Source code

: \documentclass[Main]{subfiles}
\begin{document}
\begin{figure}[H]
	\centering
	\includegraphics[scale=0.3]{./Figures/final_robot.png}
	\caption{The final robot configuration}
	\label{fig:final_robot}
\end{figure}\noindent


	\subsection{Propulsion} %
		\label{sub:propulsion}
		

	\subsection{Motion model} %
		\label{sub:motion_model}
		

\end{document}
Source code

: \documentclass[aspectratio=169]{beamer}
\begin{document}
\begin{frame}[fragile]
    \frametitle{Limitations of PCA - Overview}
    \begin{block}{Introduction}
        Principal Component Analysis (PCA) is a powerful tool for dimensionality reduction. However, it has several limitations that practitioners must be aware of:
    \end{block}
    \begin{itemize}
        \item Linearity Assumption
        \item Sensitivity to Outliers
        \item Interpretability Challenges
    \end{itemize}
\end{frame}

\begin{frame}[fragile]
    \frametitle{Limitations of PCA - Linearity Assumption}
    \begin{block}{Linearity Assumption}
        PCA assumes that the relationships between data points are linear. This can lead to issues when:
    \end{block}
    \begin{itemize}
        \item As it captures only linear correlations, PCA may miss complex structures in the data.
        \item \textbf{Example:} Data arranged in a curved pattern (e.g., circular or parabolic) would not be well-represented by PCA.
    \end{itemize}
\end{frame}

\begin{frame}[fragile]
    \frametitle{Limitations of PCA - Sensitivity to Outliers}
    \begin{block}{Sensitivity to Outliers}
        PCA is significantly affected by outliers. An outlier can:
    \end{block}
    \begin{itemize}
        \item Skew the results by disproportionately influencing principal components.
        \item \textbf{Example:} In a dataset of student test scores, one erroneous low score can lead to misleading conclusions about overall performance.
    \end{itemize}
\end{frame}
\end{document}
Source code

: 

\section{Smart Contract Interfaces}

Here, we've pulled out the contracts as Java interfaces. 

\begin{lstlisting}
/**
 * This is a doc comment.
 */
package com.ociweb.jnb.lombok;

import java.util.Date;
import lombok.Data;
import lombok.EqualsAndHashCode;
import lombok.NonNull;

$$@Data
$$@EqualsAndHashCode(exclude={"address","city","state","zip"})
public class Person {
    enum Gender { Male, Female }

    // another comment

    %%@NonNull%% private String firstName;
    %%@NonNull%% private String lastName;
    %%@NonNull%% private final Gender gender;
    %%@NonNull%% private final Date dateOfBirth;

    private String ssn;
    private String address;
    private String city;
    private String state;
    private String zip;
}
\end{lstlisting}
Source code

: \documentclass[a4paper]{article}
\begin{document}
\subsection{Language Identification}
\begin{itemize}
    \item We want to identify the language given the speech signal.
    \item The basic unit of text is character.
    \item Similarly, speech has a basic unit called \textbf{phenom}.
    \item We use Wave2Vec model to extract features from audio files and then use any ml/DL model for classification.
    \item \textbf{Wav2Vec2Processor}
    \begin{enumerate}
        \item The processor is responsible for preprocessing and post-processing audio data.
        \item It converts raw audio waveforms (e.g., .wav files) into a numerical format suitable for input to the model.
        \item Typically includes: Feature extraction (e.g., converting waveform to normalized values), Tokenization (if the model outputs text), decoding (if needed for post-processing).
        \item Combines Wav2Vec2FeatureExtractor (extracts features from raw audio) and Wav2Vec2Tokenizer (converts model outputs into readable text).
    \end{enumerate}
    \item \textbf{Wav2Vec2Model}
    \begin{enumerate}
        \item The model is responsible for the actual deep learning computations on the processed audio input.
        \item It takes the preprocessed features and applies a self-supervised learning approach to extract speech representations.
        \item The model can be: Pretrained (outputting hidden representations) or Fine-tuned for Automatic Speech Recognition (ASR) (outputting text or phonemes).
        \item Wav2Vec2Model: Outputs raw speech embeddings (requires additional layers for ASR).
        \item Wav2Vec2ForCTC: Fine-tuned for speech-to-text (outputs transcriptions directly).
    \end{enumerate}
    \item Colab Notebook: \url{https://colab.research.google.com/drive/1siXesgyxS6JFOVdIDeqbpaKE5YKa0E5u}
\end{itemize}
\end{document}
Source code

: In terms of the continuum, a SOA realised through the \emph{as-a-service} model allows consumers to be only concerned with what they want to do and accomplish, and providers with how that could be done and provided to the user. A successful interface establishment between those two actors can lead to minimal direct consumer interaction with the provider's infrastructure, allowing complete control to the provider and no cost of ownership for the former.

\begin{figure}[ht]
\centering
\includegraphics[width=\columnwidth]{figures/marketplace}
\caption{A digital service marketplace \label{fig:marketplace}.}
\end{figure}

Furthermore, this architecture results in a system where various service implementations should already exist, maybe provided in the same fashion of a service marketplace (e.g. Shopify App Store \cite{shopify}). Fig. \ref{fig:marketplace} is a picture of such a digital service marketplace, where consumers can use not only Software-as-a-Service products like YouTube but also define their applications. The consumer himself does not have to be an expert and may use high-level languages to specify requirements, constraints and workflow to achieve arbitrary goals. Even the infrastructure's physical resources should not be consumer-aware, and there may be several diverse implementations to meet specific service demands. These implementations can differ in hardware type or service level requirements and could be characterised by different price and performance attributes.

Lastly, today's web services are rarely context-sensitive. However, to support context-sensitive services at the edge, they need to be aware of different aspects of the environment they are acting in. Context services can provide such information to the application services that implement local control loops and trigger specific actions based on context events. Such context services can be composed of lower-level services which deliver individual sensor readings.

EXERCISE GOAL:
Could you reproduce exactly the lines of the entries above, from the one with "import java.util.Date;" through the one with "into readable text).", and nothing else?

ANSWER AREA:
import java.util.Date;
import lombok.Data;
import lombok.EqualsAndHashCode;
import lombok.NonNull;

$$@Data
$$@EqualsAndHashCode(exclude={"address","city","state","zip"})
public class Person {
    enum Gender { Male, Female }

    // another comment

    %%@NonNull%% private String firstName;
    %%@NonNull%% private String lastName;
    %%@NonNull%% private final Gender gender;
    %%@NonNull%% private final Date dateOfBirth;

    private String ssn;
    private String address;
    private String city;
    private String state;
    private String zip;
}
\end{lstlisting}
Source code

: \documentclass[a4paper]{article}
\begin{document}
\subsection{Language Identification}
\begin{itemize}
    \item We want to identify the language given the speech signal.
    \item The basic unit of text is character.
    \item Similarly, speech has a basic unit called \textbf{phenom}.
    \item We use Wave2Vec model to extract features from audio files and then use any ml/DL model for classification.
    \item \textbf{Wav2Vec2Processor}
    \begin{enumerate}
        \item The processor is responsible for preprocessing and post-processing audio data.
        \item It converts raw audio waveforms (e.g., .wav files) into a numerical format suitable for input to the model.
        \item Typically includes: Feature extraction (e.g., converting waveform to normalized values), Tokenization (if the model outputs text), decoding (if needed for post-processing).
        \item Combines Wav2Vec2FeatureExtractor (extracts features from raw audio) and Wav2Vec2Tokenizer (converts model outputs into readable text).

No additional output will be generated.